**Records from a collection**
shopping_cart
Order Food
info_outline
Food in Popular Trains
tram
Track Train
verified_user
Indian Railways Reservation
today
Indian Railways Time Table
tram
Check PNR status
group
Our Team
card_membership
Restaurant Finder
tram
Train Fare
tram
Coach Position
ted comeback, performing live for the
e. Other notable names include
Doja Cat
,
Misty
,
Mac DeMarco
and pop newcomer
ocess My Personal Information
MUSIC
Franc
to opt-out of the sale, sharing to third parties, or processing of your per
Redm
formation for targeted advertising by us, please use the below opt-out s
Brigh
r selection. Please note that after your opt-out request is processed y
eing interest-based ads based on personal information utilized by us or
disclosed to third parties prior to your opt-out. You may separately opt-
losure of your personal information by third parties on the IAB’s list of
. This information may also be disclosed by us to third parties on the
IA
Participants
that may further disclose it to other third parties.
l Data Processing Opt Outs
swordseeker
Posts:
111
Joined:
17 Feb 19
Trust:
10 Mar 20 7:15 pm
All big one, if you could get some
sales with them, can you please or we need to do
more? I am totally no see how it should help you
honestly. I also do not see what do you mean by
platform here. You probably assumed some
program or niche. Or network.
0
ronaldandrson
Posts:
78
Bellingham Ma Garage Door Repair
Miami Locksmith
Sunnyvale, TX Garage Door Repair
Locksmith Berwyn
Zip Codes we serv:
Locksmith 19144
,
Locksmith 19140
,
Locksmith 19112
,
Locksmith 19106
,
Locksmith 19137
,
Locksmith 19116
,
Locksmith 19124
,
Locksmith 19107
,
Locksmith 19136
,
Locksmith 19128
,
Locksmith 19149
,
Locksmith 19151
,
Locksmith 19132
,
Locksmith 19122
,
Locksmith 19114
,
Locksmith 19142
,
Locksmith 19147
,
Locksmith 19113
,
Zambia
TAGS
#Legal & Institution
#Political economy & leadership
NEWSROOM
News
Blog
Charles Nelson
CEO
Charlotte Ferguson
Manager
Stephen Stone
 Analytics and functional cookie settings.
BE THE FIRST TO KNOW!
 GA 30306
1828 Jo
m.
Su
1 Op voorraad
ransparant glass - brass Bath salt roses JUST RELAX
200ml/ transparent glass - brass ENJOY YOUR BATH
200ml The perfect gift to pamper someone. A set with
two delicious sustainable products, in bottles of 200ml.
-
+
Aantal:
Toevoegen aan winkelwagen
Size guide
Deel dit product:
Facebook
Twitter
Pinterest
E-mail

**INSTRUCTIONS TO FOLLOW**
Transcribe all of the lines above, word for word.

**EXERCISE OUTPUT**
shopping_cart
Order Food
info_outline
Food in Popular Trains
tram
Track Train
verified_user
Indian Railways Reservation
today
Indian Railways Time Table
tram
Check PNR status
group
Our Team
card_membership
Restaurant Finder
tram
Train Fare
tram
Coach Position
ted comeback, performing live for the
e. Other notable names include
Doja Cat
,
Misty
,
Mac DeMarco
and pop newcomer
ocess My Personal Information
MUSIC
Franc
to opt-out of the sale, sharing to third parties, or processing of your per
Redm
formation for targeted advertising by us, please use the below opt-out s
Brigh
r selection. Please note that after your opt-out request is processed y
eing interest-based ads based on personal information utilized by us or
disclosed to third parties prior to your opt-out. You may separately opt-
losure of your personal information by third parties on the IAB’s list of
. This information may also be disclosed by us to third parties on the
IA
Participants
that may further disclose it to other third parties.
l Data Processing Opt Outs
swordseeker
Posts:
111
Joined:
17 Feb 19
Trust:
10 Mar 20 7:15 pm
All big one, if you could get some
sales with them, can you please or we need to do
more? I am totally no see how it should help you
honestly. I also do not see what do you mean by
platform here. You probably assumed some
program or niche. Or network.
0
ronaldandrson
Posts:
78
Bellingham Ma Garage Door Repair
Miami Locksmith
Sunnyvale, TX Garage Door Repair
Locksmith Berwyn
Zip Codes we serv:
Locksmith 19144
,
Locksmith 19140
,
Locksmith 19112
,
Locksmith 19106
,
Locksmith 19137
,
Locksmith 19116
,
Locksmith 19124
,
Locksmith 19107
,
Locksmith 19136
,
Locksmith 19128
,
Locksmith 19149
,
Locksmith 19151
,
Locksmith 19132
,
Locksmith 19122
,
Locksmith 19114
,
Locksmith 19142
,
Locksmith 19147
,
Locksmith 19113
,
Zambia
TAGS
#Legal & Institution
#Political economy & leadership
NEWSROOM
News
Blog
Charles Nelson
CEO
Charlotte Ferguson
Manager
Stephen Stone
 Analytics and functional cookie settings.
BE THE FIRST TO KNOW!
 GA 30306
1828 Jo
m.
Su
1 Op voorraad
ransparant glass - brass Bath salt roses JUST RELAX
200ml/ transparent glass - brass ENJOY YOUR BATH
200ml The perfect gift to pamper someone. A set with
two delicious sustainable products, in bottles of 200ml.
-
+
Aantal:
Toevoegen aan winkelwagen
Size guide
Deel dit product:
Facebook
Twitter
Pinterest
E-mail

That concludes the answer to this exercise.